Una tardiva disclosure non salva il concordato e non è necessario il voto dei creditori.
Cass. Civ. 5 maggio 2016, n. 9027
La Corte di Cassazione torna sull’annoso tema della rilevanza della disclosure in un procedimento per concordato preventivo per ribadire che l’esistenza di atti di frode rende necessario il subprocedimento di revoca della procedura di concordato ai sensi dell’art. 173 L.F.
I Giudici di piazza Cavour richiamano un principio già affermato precedentemente per cui, nonostante la riforma dell’istituto concordatario abbia voluto introdurre una maggiore flessibilità negoziale, la sussistenza di ragioni di carattere pubblicistico rendono inevitabile la revoca del concordato in caso di condotte fraudolente anche senza che sia necessario che i creditori, informati a seguito dei rilievi del commissario, esprimano il loro voto.
La Corte ne approfitta per ribadire le caratteristiche che l’atto in frode deve avere: esso può essere costituito da un atto che abbia anche solo una mera potenzialità decettiva ma deve essere posto in essere dolosamente, cioè nella consapevolezza di rendere un quadro inveritiero ai creditori chiamati al voto. Tuttavia, la Corte, pur rigettando nel caso di specie il ricorso, non sembra chiudere alla possibilità per il debitore, che voglia accedere al concordato e che abbia presentato una proposta difettosa, di modificare la proposta concordataria in corso di procedura in modo da ovviare ai difetti informativi della originaria proposta.
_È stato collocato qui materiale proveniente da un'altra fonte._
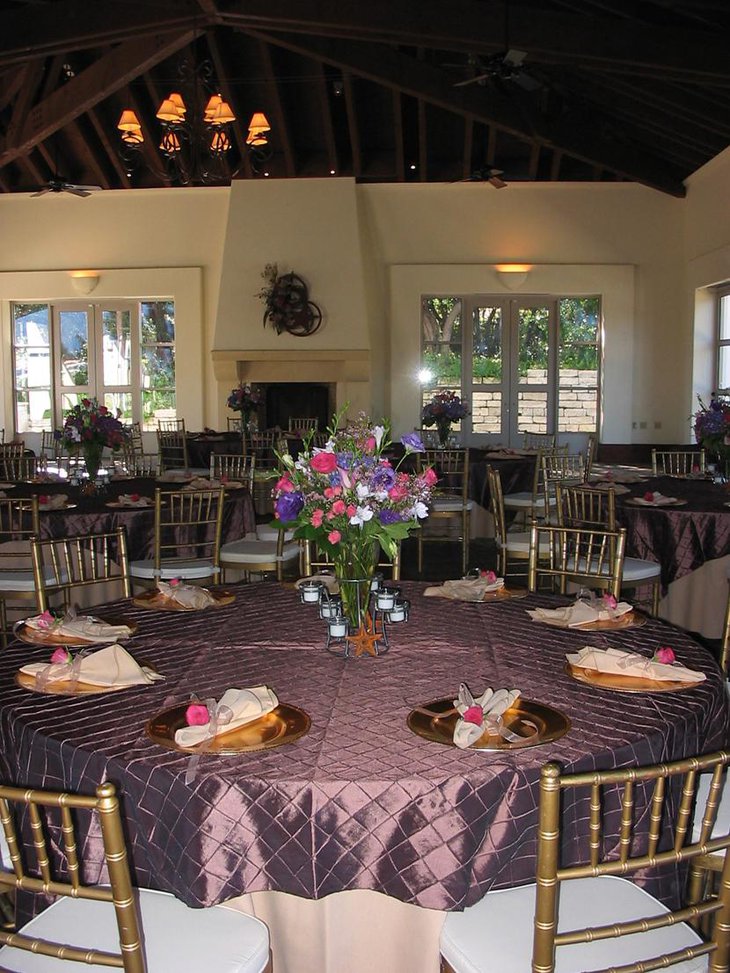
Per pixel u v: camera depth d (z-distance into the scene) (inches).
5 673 75.8
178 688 71.8
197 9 251.0
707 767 48.5
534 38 247.1
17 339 421.4
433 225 393.4
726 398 360.8
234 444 328.2
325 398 404.5
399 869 55.4
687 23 255.0
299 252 382.6
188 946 55.5
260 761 57.8
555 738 60.7
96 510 164.1
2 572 150.9
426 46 258.8
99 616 93.3
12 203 405.7
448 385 407.5
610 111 338.0
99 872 60.6
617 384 396.5
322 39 295.6
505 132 377.4
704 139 324.8
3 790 47.4
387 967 62.1
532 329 404.5
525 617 92.9
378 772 56.2
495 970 52.9
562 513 168.2
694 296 376.2
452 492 257.0
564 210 390.6
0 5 287.1
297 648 82.3
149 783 57.2
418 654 80.2
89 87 292.7
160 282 404.5
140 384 419.2
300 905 61.7
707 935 65.5
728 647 100.4
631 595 170.2
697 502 171.5
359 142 372.5
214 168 386.9
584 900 59.0
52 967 53.8
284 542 172.7
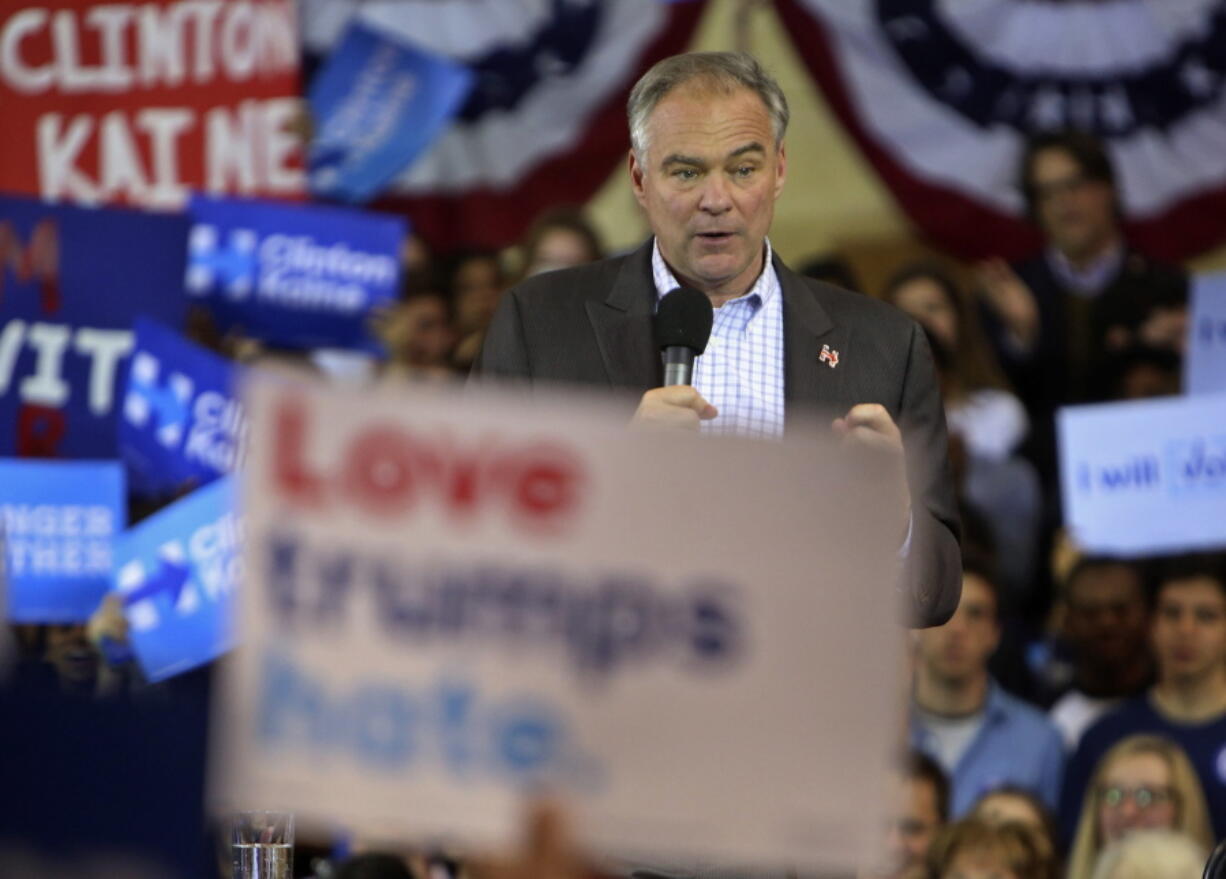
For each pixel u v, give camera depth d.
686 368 8.89
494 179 21.00
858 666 4.56
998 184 20.56
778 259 9.82
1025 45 20.48
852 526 4.57
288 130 20.92
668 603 4.54
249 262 19.02
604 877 8.13
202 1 20.94
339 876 11.69
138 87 21.00
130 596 16.86
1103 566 18.73
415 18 21.08
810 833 4.53
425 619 4.51
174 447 17.75
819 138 20.88
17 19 20.95
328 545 4.51
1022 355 20.36
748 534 4.57
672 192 9.16
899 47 20.67
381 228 19.28
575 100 20.94
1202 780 18.08
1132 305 20.25
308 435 4.51
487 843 4.47
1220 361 20.03
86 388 18.34
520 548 4.53
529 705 4.50
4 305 18.28
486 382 9.55
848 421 8.02
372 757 4.48
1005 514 19.47
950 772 18.05
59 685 4.46
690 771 4.52
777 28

Se tale orientamento effettivamente si consolidasse, potrebbe forse trovare un equilibrio anche il difficile rapporto tra procedimento di revoca per atti in frode e concordato in bianco. Durante la fase del concordato in bianco, infatti, rimane inevitabilmente dubbio se possa revocarsi un concordato per quegli atti in frode che, se fatti conoscere ai creditori con la proposta completa, potrebbero essere superati dal voto favorevole dei creditori.